INSTRUCTIONS FOR THE TASK. Reproduce the listing in full, exactly as written, but without images.

DATA EXCERPTS.
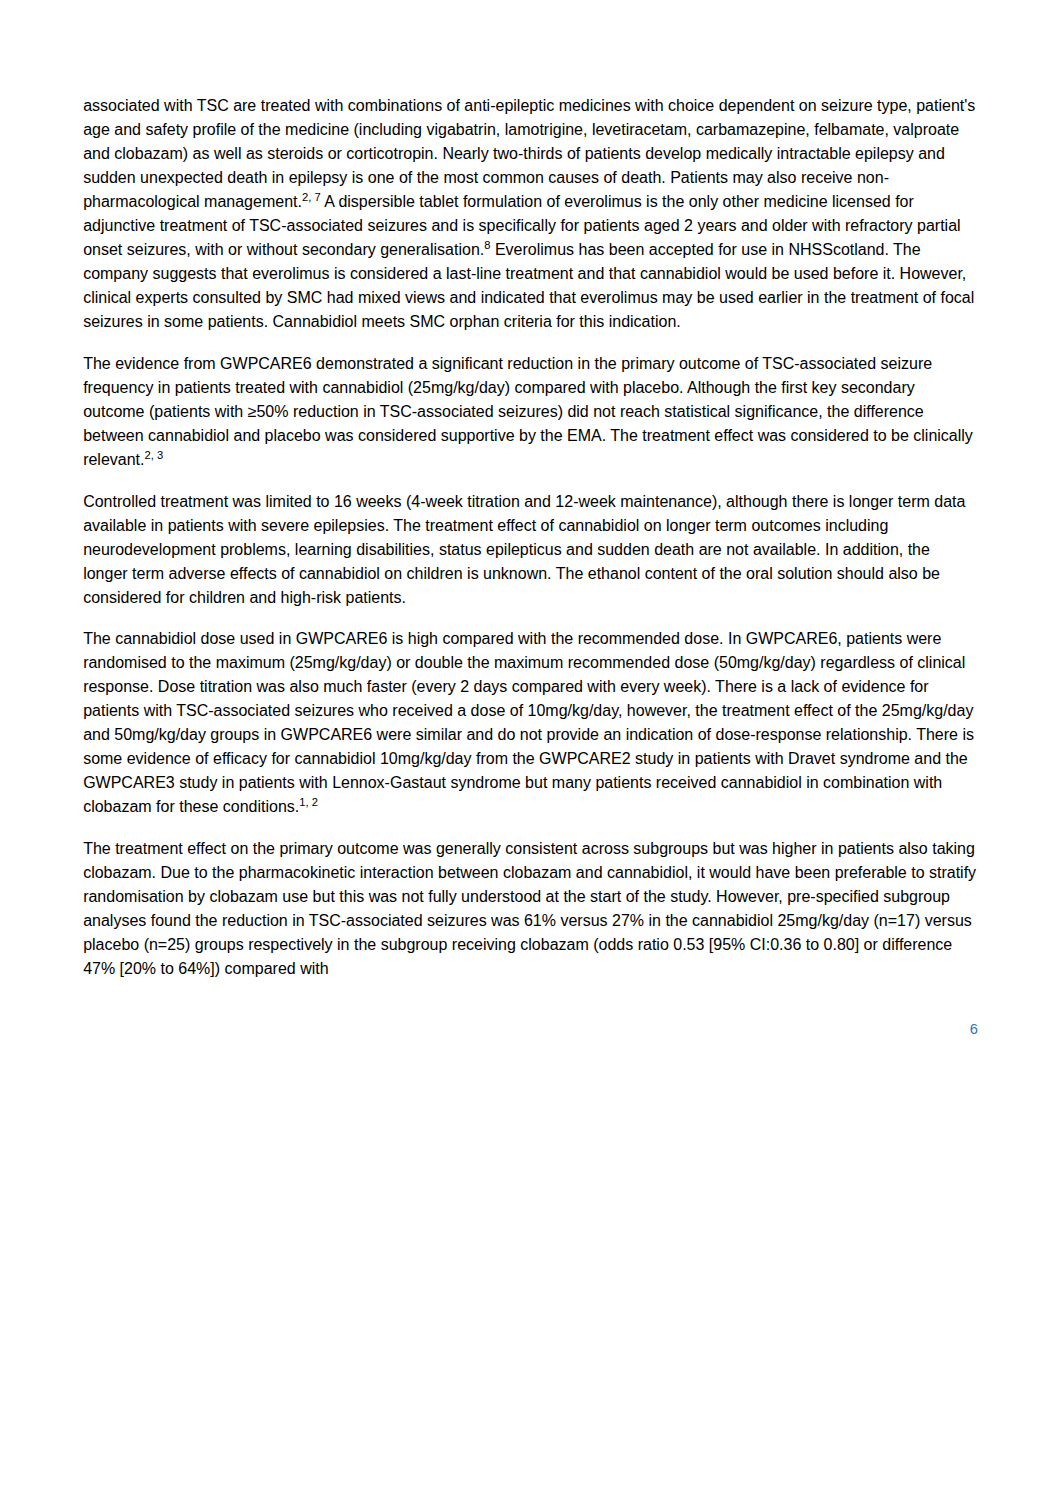associated with TSC are treated with combinations of anti-epileptic medicines with choice dependent on seizure type, patient's age and safety profile of the medicine (including vigabatrin, lamotrigine, levetiracetam, carbamazepine, felbamate, valproate and clobazam) as well as steroids or corticotropin. Nearly two-thirds of patients develop medically intractable epilepsy and sudden unexpected death in epilepsy is one of the most common causes of death. Patients may also receive non-pharmacological management.2, 7 A dispersible tablet formulation of everolimus is the only other medicine licensed for adjunctive treatment of TSC-associated seizures and is specifically for patients aged 2 years and older with refractory partial onset seizures, with or without secondary generalisation.8 Everolimus has been accepted for use in NHSScotland. The company suggests that everolimus is considered a last-line treatment and that cannabidiol would be used before it. However, clinical experts consulted by SMC had mixed views and indicated that everolimus may be used earlier in the treatment of focal seizures in some patients. Cannabidiol meets SMC orphan criteria for this indication.
The evidence from GWPCARE6 demonstrated a significant reduction in the primary outcome of TSC-associated seizure frequency in patients treated with cannabidiol (25mg/kg/day) compared with placebo. Although the first key secondary outcome (patients with ≥50% reduction in TSC-associated seizures) did not reach statistical significance, the difference between cannabidiol and placebo was considered supportive by the EMA. The treatment effect was considered to be clinically relevant.2, 3
Controlled treatment was limited to 16 weeks (4-week titration and 12-week maintenance), although there is longer term data available in patients with severe epilepsies. The treatment effect of cannabidiol on longer term outcomes including neurodevelopment problems, learning disabilities, status epilepticus and sudden death are not available. In addition, the longer term adverse effects of cannabidiol on children is unknown. The ethanol content of the oral solution should also be considered for children and high-risk patients.
The cannabidiol dose used in GWPCARE6 is high compared with the recommended dose. In GWPCARE6, patients were randomised to the maximum (25mg/kg/day) or double the maximum recommended dose (50mg/kg/day) regardless of clinical response. Dose titration was also much faster (every 2 days compared with every week). There is a lack of evidence for patients with TSC-associated seizures who received a dose of 10mg/kg/day, however, the treatment effect of the 25mg/kg/day and 50mg/kg/day groups in GWPCARE6 were similar and do not provide an indication of dose-response relationship. There is some evidence of efficacy for cannabidiol 10mg/kg/day from the GWPCARE2 study in patients with Dravet syndrome and the GWPCARE3 study in patients with Lennox-Gastaut syndrome but many patients received cannabidiol in combination with clobazam for these conditions.1, 2
The treatment effect on the primary outcome was generally consistent across subgroups but was higher in patients also taking clobazam. Due to the pharmacokinetic interaction between clobazam and cannabidiol, it would have been preferable to stratify randomisation by clobazam use but this was not fully understood at the start of the study. However, pre-specified subgroup analyses found the reduction in TSC-associated seizures was 61% versus 27% in the cannabidiol 25mg/kg/day (n=17) versus placebo (n=25) groups respectively in the subgroup receiving clobazam (odds ratio 0.53 [95% CI:0.36 to 0.80] or difference 47% [20% to 64%]) compared with
6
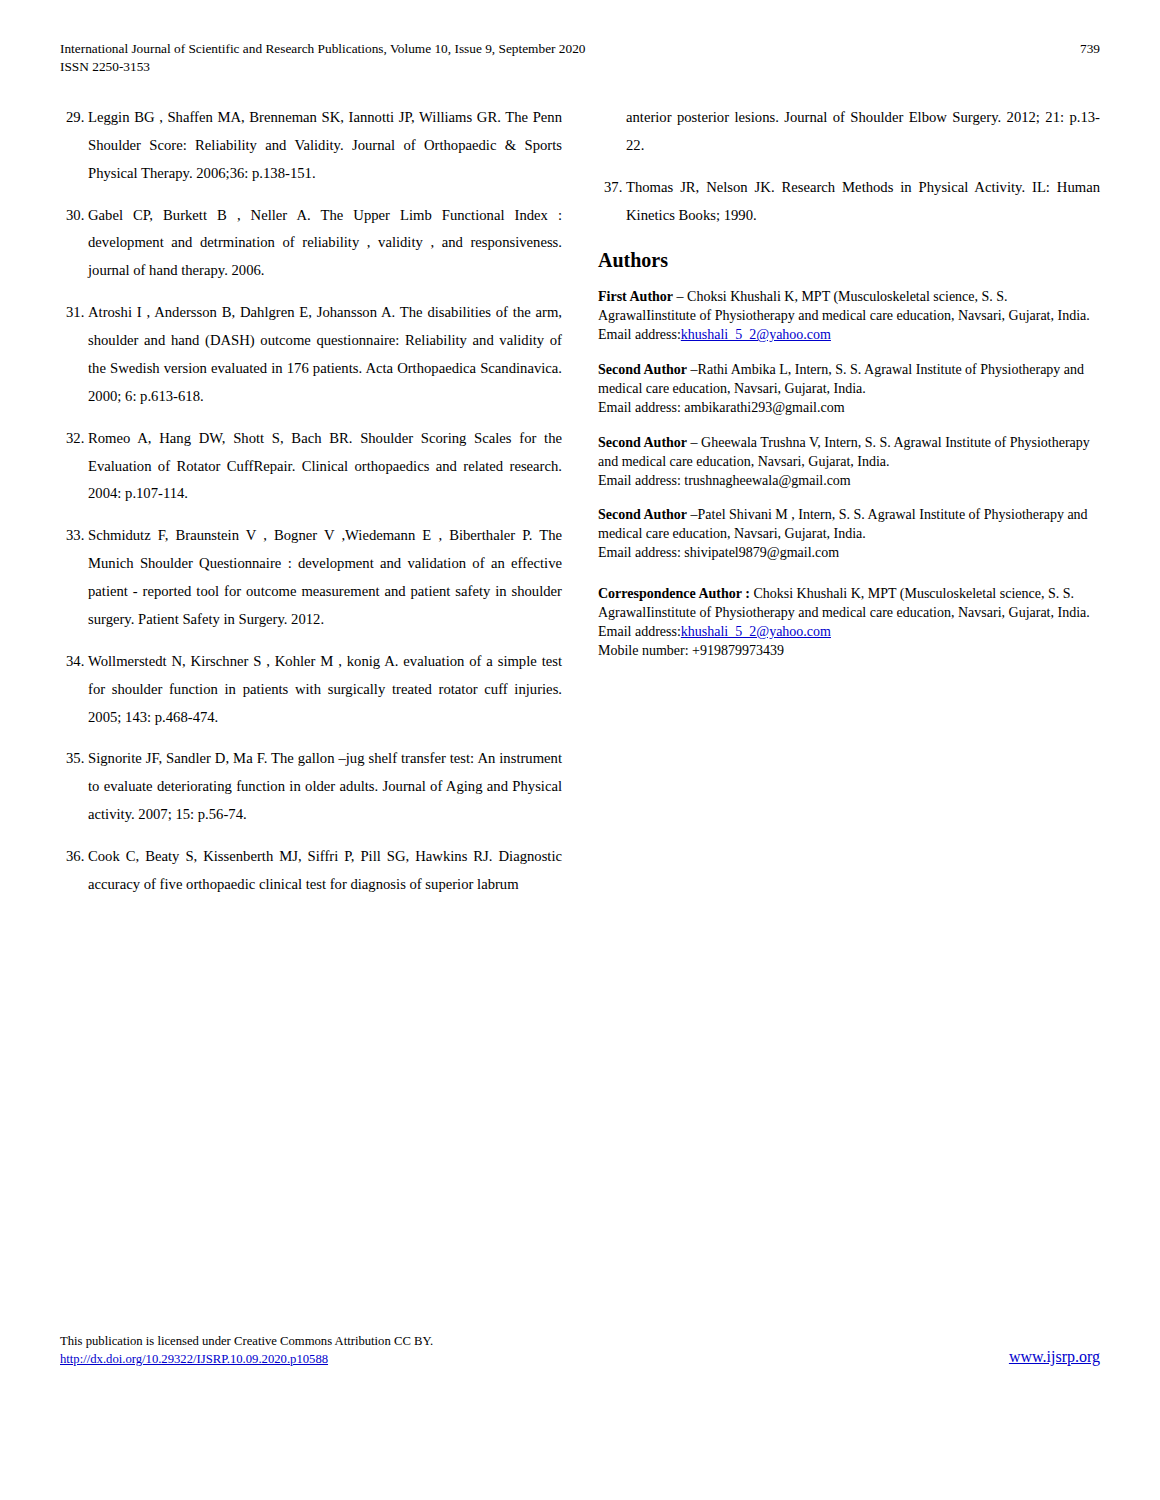International Journal of Scientific and Research Publications, Volume 10, Issue 9, September 2020
ISSN 2250-3153 739
Leggin BG , Shaffen MA, Brenneman SK, Iannotti JP, Williams GR. The Penn Shoulder Score: Reliability and Validity. Journal of Orthopaedic & Sports Physical Therapy. 2006;36: p.138-151.
Gabel CP, Burkett B , Neller A. The Upper Limb Functional Index : development and detrmination of reliability , validity , and responsiveness. journal of hand therapy. 2006.
Atroshi I , Andersson B, Dahlgren E, Johansson A. The disabilities of the arm, shoulder and hand (DASH) outcome questionnaire: Reliability and validity of the Swedish version evaluated in 176 patients. Acta Orthopaedica Scandinavica. 2000; 6: p.613-618.
Romeo A, Hang DW, Shott S, Bach BR. Shoulder Scoring Scales for the Evaluation of Rotator CuffRepair. Clinical orthopaedics and related research. 2004: p.107-114.
Schmidutz F, Braunstein V , Bogner V ,Wiedemann E , Biberthaler P. The Munich Shoulder Questionnaire : development and validation of an effective patient - reported tool for outcome measurement and patient safety in shoulder surgery. Patient Safety in Surgery. 2012.
Wollmerstedt N, Kirschner S , Kohler M , konig A. evaluation of a simple test for shoulder function in patients with surgically treated rotator cuff injuries. 2005; 143: p.468-474.
Signorite JF, Sandler D, Ma F. The gallon –jug shelf transfer test: An instrument to evaluate deteriorating function in older adults. Journal of Aging and Physical activity. 2007; 15: p.56-74.
Cook C, Beaty S, Kissenberth MJ, Siffri P, Pill SG, Hawkins RJ. Diagnostic accuracy of five orthopaedic clinical test for diagnosis of superior labrum
anterior posterior lesions. Journal of Shoulder Elbow Surgery. 2012; 21: p.13-22.
Thomas JR, Nelson JK. Research Methods in Physical Activity. IL: Human Kinetics Books; 1990.
Authors
First Author – Choksi Khushali K, MPT (Musculoskeletal science, S. S. AgrawalIinstitute of Physiotherapy and medical care education, Navsari, Gujarat, India.
Email address:khushali_5_2@yahoo.com
Second Author –Rathi Ambika L, Intern, S. S. Agrawal Institute of Physiotherapy and medical care education, Navsari, Gujarat, India.
Email address: ambikarathi293@gmail.com
Second Author – Gheewala Trushna V, Intern, S. S. Agrawal Institute of Physiotherapy and medical care education, Navsari, Gujarat, India.
Email address: trushnagheewala@gmail.com
Second Author –Patel Shivani M , Intern, S. S. Agrawal Institute of Physiotherapy and medical care education, Navsari, Gujarat, India.
Email address: shivipatel9879@gmail.com
Correspondence Author : Choksi Khushali K, MPT (Musculoskeletal science, S. S. AgrawalIinstitute of Physiotherapy and medical care education, Navsari, Gujarat, India.
Email address:khushali_5_2@yahoo.com
Mobile number: +919879973439
This publication is licensed under Creative Commons Attribution CC BY.
http://dx.doi.org/10.29322/IJSRP.10.09.2020.p10588 www.ijsrp.org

THE ANSWER.
associated with TSC are treated with combinations of anti-epileptic medicines with choice dependent on seizure type, patient's age and safety profile of the medicine (including vigabatrin, lamotrigine, levetiracetam, carbamazepine, felbamate, valproate and clobazam) as well as steroids or corticotropin. Nearly two-thirds of patients develop medically intractable epilepsy and sudden unexpected death in epilepsy is one of the most common causes of death. Patients may also receive non-pharmacological management.2, 7 A dispersible tablet formulation of everolimus is the only other medicine licensed for adjunctive treatment of TSC-associated seizures and is specifically for patients aged 2 years and older with refractory partial onset seizures, with or without secondary generalisation.8 Everolimus has been accepted for use in NHSScotland. The company suggests that everolimus is considered a last-line treatment and that cannabidiol would be used before it. However, clinical experts consulted by SMC had mixed views and indicated that everolimus may be used earlier in the treatment of focal seizures in some patients. Cannabidiol meets SMC orphan criteria for this indication.
The evidence from GWPCARE6 demonstrated a significant reduction in the primary outcome of TSC-associated seizure frequency in patients treated with cannabidiol (25mg/kg/day) compared with placebo. Although the first key secondary outcome (patients with ≥50% reduction in TSC-associated seizures) did not reach statistical significance, the difference between cannabidiol and placebo was considered supportive by the EMA. The treatment effect was considered to be clinically relevant.2, 3
Controlled treatment was limited to 16 weeks (4-week titration and 12-week maintenance), although there is longer term data available in patients with severe epilepsies. The treatment effect of cannabidiol on longer term outcomes including neurodevelopment problems, learning disabilities, status epilepticus and sudden death are not available. In addition, the longer term adverse effects of cannabidiol on children is unknown. The ethanol content of the oral solution should also be considered for children and high-risk patients.
The cannabidiol dose used in GWPCARE6 is high compared with the recommended dose. In GWPCARE6, patients were randomised to the maximum (25mg/kg/day) or double the maximum recommended dose (50mg/kg/day) regardless of clinical response. Dose titration was also much faster (every 2 days compared with every week). There is a lack of evidence for patients with TSC-associated seizures who received a dose of 10mg/kg/day, however, the treatment effect of the 25mg/kg/day and 50mg/kg/day groups in GWPCARE6 were similar and do not provide an indication of dose-response relationship. There is some evidence of efficacy for cannabidiol 10mg/kg/day from the GWPCARE2 study in patients with Dravet syndrome and the GWPCARE3 study in patients with Lennox-Gastaut syndrome but many patients received cannabidiol in combination with clobazam for these conditions.1, 2
The treatment effect on the primary outcome was generally consistent across subgroups but was higher in patients also taking clobazam. Due to the pharmacokinetic interaction between clobazam and cannabidiol, it would have been preferable to stratify randomisation by clobazam use but this was not fully understood at the start of the study. However, pre-specified subgroup analyses found the reduction in TSC-associated seizures was 61% versus 27% in the cannabidiol 25mg/kg/day (n=17) versus placebo (n=25) groups respectively in the subgroup receiving clobazam (odds ratio 0.53 [95% CI:0.36 to 0.80] or difference 47% [20% to 64%]) compared with
6
International Journal of Scientific and Research Publications, Volume 10, Issue 9, September 2020
ISSN 2250-3153 739
Leggin BG , Shaffen MA, Brenneman SK, Iannotti JP, Williams GR. The Penn Shoulder Score: Reliability and Validity. Journal of Orthopaedic & Sports Physical Therapy. 2006;36: p.138-151.
Gabel CP, Burkett B , Neller A. The Upper Limb Functional Index : development and detrmination of reliability , validity , and responsiveness. journal of hand therapy. 2006.
Atroshi I , Andersson B, Dahlgren E, Johansson A. The disabilities of the arm, shoulder and hand (DASH) outcome questionnaire: Reliability and validity of the Swedish version evaluated in 176 patients. Acta Orthopaedica Scandinavica. 2000; 6: p.613-618.
Romeo A, Hang DW, Shott S, Bach BR. Shoulder Scoring Scales for the Evaluation of Rotator CuffRepair. Clinical orthopaedics and related research. 2004: p.107-114.
Schmidutz F, Braunstein V , Bogner V ,Wiedemann E , Biberthaler P. The Munich Shoulder Questionnaire : development and validation of an effective patient - reported tool for outcome measurement and patient safety in shoulder surgery. Patient Safety in Surgery. 2012.
Wollmerstedt N, Kirschner S , Kohler M , konig A. evaluation of a simple test for shoulder function in patients with surgically treated rotator cuff injuries. 2005; 143: p.468-474.
Signorite JF, Sandler D, Ma F. The gallon –jug shelf transfer test: An instrument to evaluate deteriorating function in older adults. Journal of Aging and Physical activity. 2007; 15: p.56-74.
Cook C, Beaty S, Kissenberth MJ, Siffri P, Pill SG, Hawkins RJ. Diagnostic accuracy of five orthopaedic clinical test for diagnosis of superior labrum
anterior posterior lesions. Journal of Shoulder Elbow Surgery. 2012; 21: p.13-22.
Thomas JR, Nelson JK. Research Methods in Physical Activity. IL: Human Kinetics Books; 1990.
Authors
First Author – Choksi Khushali K, MPT (Musculoskeletal science, S. S. AgrawalIinstitute of Physiotherapy and medical care education, Navsari, Gujarat, India.
Email address:khushali_5_2@yahoo.com
Second Author –Rathi Ambika L, Intern, S. S. Agrawal Institute of Physiotherapy and medical care education, Navsari, Gujarat, India.
Email address: ambikarathi293@gmail.com
Second Author – Gheewala Trushna V, Intern, S. S. Agrawal Institute of Physiotherapy and medical care education, Navsari, Gujarat, India.
Email address: trushnagheewala@gmail.com
Second Author –Patel Shivani M , Intern, S. S. Agrawal Institute of Physiotherapy and medical care education, Navsari, Gujarat, India.
Email address: shivipatel9879@gmail.com
Correspondence Author : Choksi Khushali K, MPT (Musculoskeletal science, S. S. AgrawalIinstitute of Physiotherapy and medical care education, Navsari, Gujarat, India.
Email address:khushali_5_2@yahoo.com
Mobile number: +919879973439
This publication is licensed under Creative Commons Attribution CC BY.
http://dx.doi.org/10.29322/IJSRP.10.09.2020.p10588 www.ijsrp.org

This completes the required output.